> _WRITTEN EXERCISE_: Write the entries below out again exactly; any picture in them stays out.

> _DATA LISTING_:
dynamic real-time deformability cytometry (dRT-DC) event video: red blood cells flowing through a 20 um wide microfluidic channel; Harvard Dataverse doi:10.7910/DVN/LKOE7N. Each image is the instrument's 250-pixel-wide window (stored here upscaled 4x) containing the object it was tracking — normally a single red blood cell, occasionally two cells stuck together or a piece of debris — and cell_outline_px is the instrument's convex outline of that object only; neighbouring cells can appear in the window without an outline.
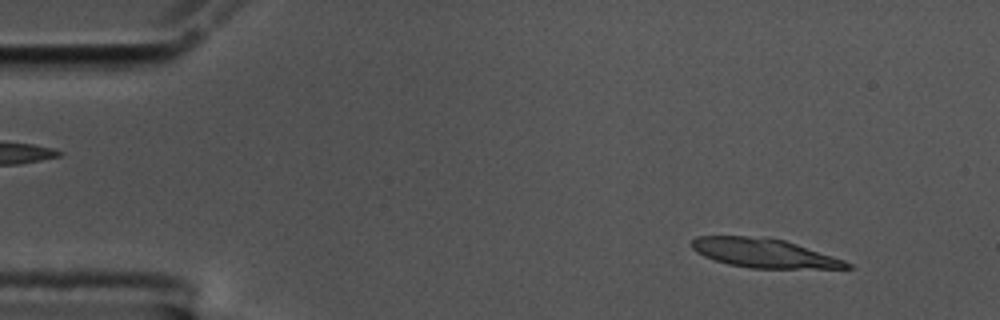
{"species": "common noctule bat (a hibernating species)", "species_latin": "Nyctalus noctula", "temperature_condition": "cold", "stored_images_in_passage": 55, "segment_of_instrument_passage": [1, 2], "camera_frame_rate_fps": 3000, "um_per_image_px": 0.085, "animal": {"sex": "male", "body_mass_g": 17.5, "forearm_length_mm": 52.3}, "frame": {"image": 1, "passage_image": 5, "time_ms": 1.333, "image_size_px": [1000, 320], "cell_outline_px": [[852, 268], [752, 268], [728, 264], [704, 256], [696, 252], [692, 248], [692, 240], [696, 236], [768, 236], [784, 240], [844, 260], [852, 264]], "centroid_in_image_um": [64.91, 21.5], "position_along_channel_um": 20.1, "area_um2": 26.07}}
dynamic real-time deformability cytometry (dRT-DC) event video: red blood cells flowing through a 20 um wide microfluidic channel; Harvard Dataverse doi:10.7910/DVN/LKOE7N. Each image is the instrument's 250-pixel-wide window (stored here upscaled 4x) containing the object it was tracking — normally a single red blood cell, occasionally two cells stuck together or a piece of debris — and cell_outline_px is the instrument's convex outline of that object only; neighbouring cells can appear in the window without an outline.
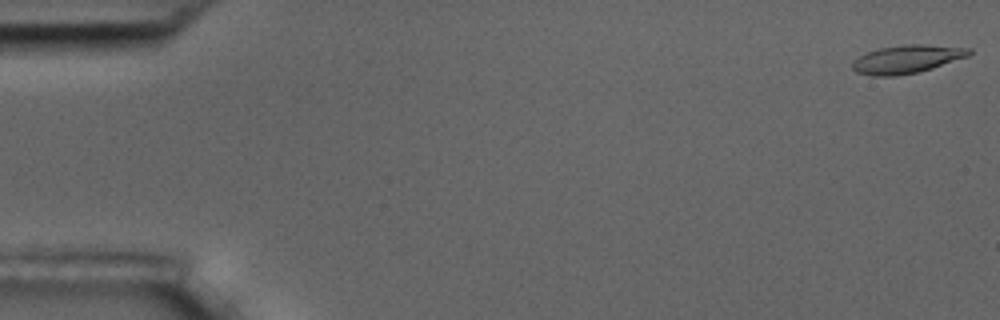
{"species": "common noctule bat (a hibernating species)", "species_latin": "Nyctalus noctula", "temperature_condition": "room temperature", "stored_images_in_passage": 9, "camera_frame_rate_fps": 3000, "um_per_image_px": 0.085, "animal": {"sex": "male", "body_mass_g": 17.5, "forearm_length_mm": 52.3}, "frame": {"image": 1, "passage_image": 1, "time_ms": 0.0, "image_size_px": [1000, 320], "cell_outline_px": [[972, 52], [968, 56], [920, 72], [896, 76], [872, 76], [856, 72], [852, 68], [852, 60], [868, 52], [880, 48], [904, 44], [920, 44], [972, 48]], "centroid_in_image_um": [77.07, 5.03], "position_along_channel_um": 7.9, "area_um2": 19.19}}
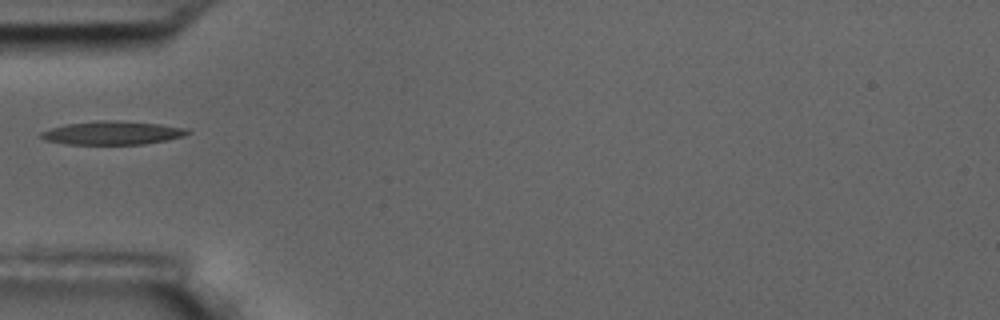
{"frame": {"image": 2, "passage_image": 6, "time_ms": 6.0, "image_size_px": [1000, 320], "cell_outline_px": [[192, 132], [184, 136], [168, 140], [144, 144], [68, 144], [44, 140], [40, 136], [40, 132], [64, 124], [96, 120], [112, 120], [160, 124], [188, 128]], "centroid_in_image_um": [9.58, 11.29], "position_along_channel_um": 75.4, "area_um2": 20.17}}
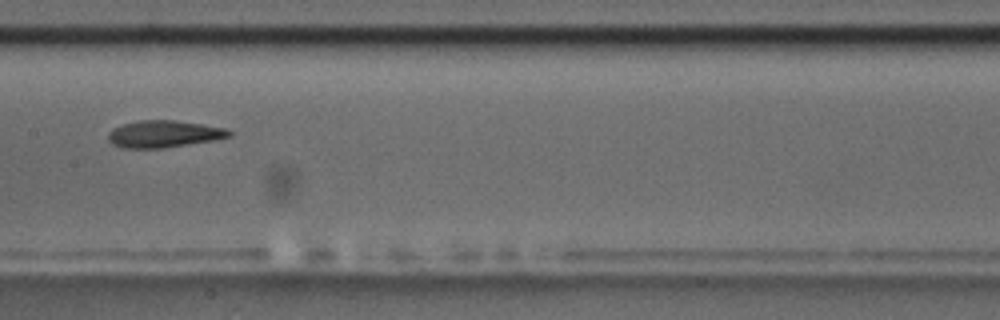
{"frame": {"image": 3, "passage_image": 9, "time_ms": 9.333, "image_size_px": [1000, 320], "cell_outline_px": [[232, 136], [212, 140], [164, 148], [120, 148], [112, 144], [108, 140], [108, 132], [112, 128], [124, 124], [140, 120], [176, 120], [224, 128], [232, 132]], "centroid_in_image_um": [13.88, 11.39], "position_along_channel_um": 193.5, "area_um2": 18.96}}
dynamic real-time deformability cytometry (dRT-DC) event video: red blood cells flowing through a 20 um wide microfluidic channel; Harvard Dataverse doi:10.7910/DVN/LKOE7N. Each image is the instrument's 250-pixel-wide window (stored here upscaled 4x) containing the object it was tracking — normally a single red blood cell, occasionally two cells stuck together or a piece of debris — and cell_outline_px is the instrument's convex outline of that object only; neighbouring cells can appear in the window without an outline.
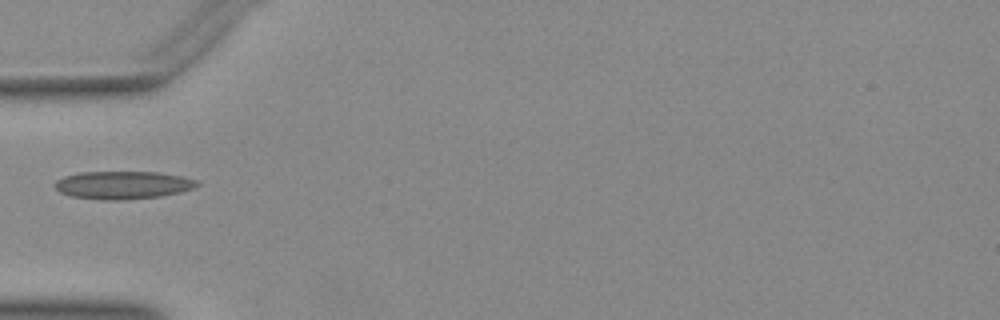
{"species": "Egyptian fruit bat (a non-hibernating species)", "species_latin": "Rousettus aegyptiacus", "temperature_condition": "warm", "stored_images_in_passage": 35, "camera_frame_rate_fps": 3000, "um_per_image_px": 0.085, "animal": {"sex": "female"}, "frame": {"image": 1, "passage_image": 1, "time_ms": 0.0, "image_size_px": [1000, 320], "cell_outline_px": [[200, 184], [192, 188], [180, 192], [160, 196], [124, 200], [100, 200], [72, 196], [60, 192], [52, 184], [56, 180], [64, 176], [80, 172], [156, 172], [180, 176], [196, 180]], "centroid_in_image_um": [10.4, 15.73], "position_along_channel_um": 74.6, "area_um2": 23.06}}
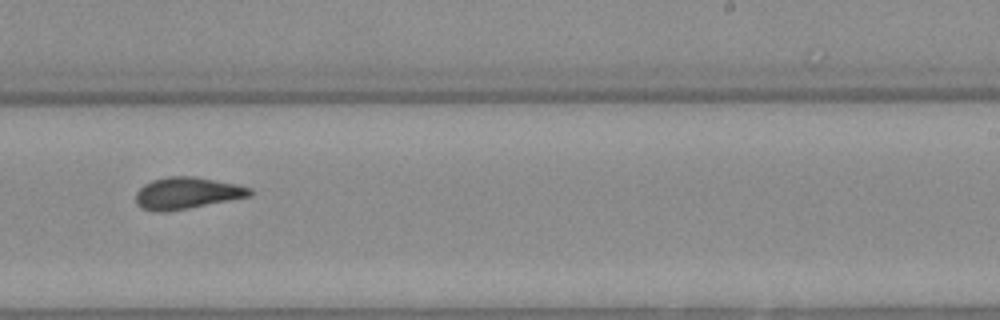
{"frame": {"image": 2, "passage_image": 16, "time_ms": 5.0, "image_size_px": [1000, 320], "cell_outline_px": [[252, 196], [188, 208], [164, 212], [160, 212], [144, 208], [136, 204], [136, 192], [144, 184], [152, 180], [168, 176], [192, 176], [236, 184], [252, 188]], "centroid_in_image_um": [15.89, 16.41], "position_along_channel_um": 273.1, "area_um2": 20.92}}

> _TASK RESULT_:
dynamic real-time deformability cytometry (dRT-DC) event video: red blood cells flowing through a 20 um wide microfluidic channel; Harvard Dataverse doi:10.7910/DVN/LKOE7N. Each image is the instrument's 250-pixel-wide window (stored here upscaled 4x) containing the object it was tracking — normally a single red blood cell, occasionally two cells stuck together or a piece of debris — and cell_outline_px is the instrument's convex outline of that object only; neighbouring cells can appear in the window without an outline.
{"species": "common noctule bat (a hibernating species)", "species_latin": "Nyctalus noctula", "temperature_condition": "cold", "stored_images_in_passage": 55, "segment_of_instrument_passage": [1, 2], "camera_frame_rate_fps": 3000, "um_per_image_px": 0.085, "animal": {"sex": "male", "body_mass_g": 17.5, "forearm_length_mm": 52.3}, "frame": {"image": 1, "passage_image": 5, "time_ms": 1.333, "image_size_px": [1000, 320], "cell_outline_px": [[852, 268], [752, 268], [728, 264], [704, 256], [696, 252], [692, 248], [692, 240], [696, 236], [768, 236], [784, 240], [844, 260], [852, 264]], "centroid_in_image_um": [64.91, 21.5], "position_along_channel_um": 20.1, "area_um2": 26.07}}
dynamic real-time deformability cytometry (dRT-DC) event video: red blood cells flowing through a 20 um wide microfluidic channel; Harvard Dataverse doi:10.7910/DVN/LKOE7N. Each image is the instrument's 250-pixel-wide window (stored here upscaled 4x) containing the object it was tracking — normally a single red blood cell, occasionally two cells stuck together or a piece of debris — and cell_outline_px is the instrument's convex outline of that object only; neighbouring cells can appear in the window without an outline.
{"species": "common noctule bat (a hibernating species)", "species_latin": "Nyctalus noctula", "temperature_condition": "room temperature", "stored_images_in_passage": 9, "camera_frame_rate_fps": 3000, "um_per_image_px": 0.085, "animal": {"sex": "male", "body_mass_g": 17.5, "forearm_length_mm": 52.3}, "frame": {"image": 1, "passage_image": 1, "time_ms": 0.0, "image_size_px": [1000, 320], "cell_outline_px": [[972, 52], [968, 56], [920, 72], [896, 76], [872, 76], [856, 72], [852, 68], [852, 60], [868, 52], [880, 48], [904, 44], [920, 44], [972, 48]], "centroid_in_image_um": [77.07, 5.03], "position_along_channel_um": 7.9, "area_um2": 19.19}}
{"frame": {"image": 2, "passage_image": 6, "time_ms": 6.0, "image_size_px": [1000, 320], "cell_outline_px": [[192, 132], [184, 136], [168, 140], [144, 144], [68, 144], [44, 140], [40, 136], [40, 132], [64, 124], [96, 120], [112, 120], [160, 124], [188, 128]], "centroid_in_image_um": [9.58, 11.29], "position_along_channel_um": 75.4, "area_um2": 20.17}}
{"frame": {"image": 3, "passage_image": 9, "time_ms": 9.333, "image_size_px": [1000, 320], "cell_outline_px": [[232, 136], [212, 140], [164, 148], [120, 148], [112, 144], [108, 140], [108, 132], [112, 128], [124, 124], [140, 120], [176, 120], [224, 128], [232, 132]], "centroid_in_image_um": [13.88, 11.39], "position_along_channel_um": 193.5, "area_um2": 18.96}}
dynamic real-time deformability cytometry (dRT-DC) event video: red blood cells flowing through a 20 um wide microfluidic channel; Harvard Dataverse doi:10.7910/DVN/LKOE7N. Each image is the instrument's 250-pixel-wide window (stored here upscaled 4x) containing the object it was tracking — normally a single red blood cell, occasionally two cells stuck together or a piece of debris — and cell_outline_px is the instrument's convex outline of that object only; neighbouring cells can appear in the window without an outline.
{"species": "Egyptian fruit bat (a non-hibernating species)", "species_latin": "Rousettus aegyptiacus", "temperature_condition": "warm", "stored_images_in_passage": 35, "camera_frame_rate_fps": 3000, "um_per_image_px": 0.085, "animal": {"sex": "female"}, "frame": {"image": 1, "passage_image": 1, "time_ms": 0.0, "image_size_px": [1000, 320], "cell_outline_px": [[200, 184], [192, 188], [180, 192], [160, 196], [124, 200], [100, 200], [72, 196], [60, 192], [52, 184], [56, 180], [64, 176], [80, 172], [156, 172], [180, 176], [196, 180]], "centroid_in_image_um": [10.4, 15.73], "position_along_channel_um": 74.6, "area_um2": 23.06}}
{"frame": {"image": 2, "passage_image": 16, "time_ms": 5.0, "image_size_px": [1000, 320], "cell_outline_px": [[252, 196], [188, 208], [164, 212], [160, 212], [144, 208], [136, 204], [136, 192], [144, 184], [152, 180], [168, 176], [192, 176], [236, 184], [252, 188]], "centroid_in_image_um": [15.89, 16.41], "position_along_channel_um": 273.1, "area_um2": 20.92}}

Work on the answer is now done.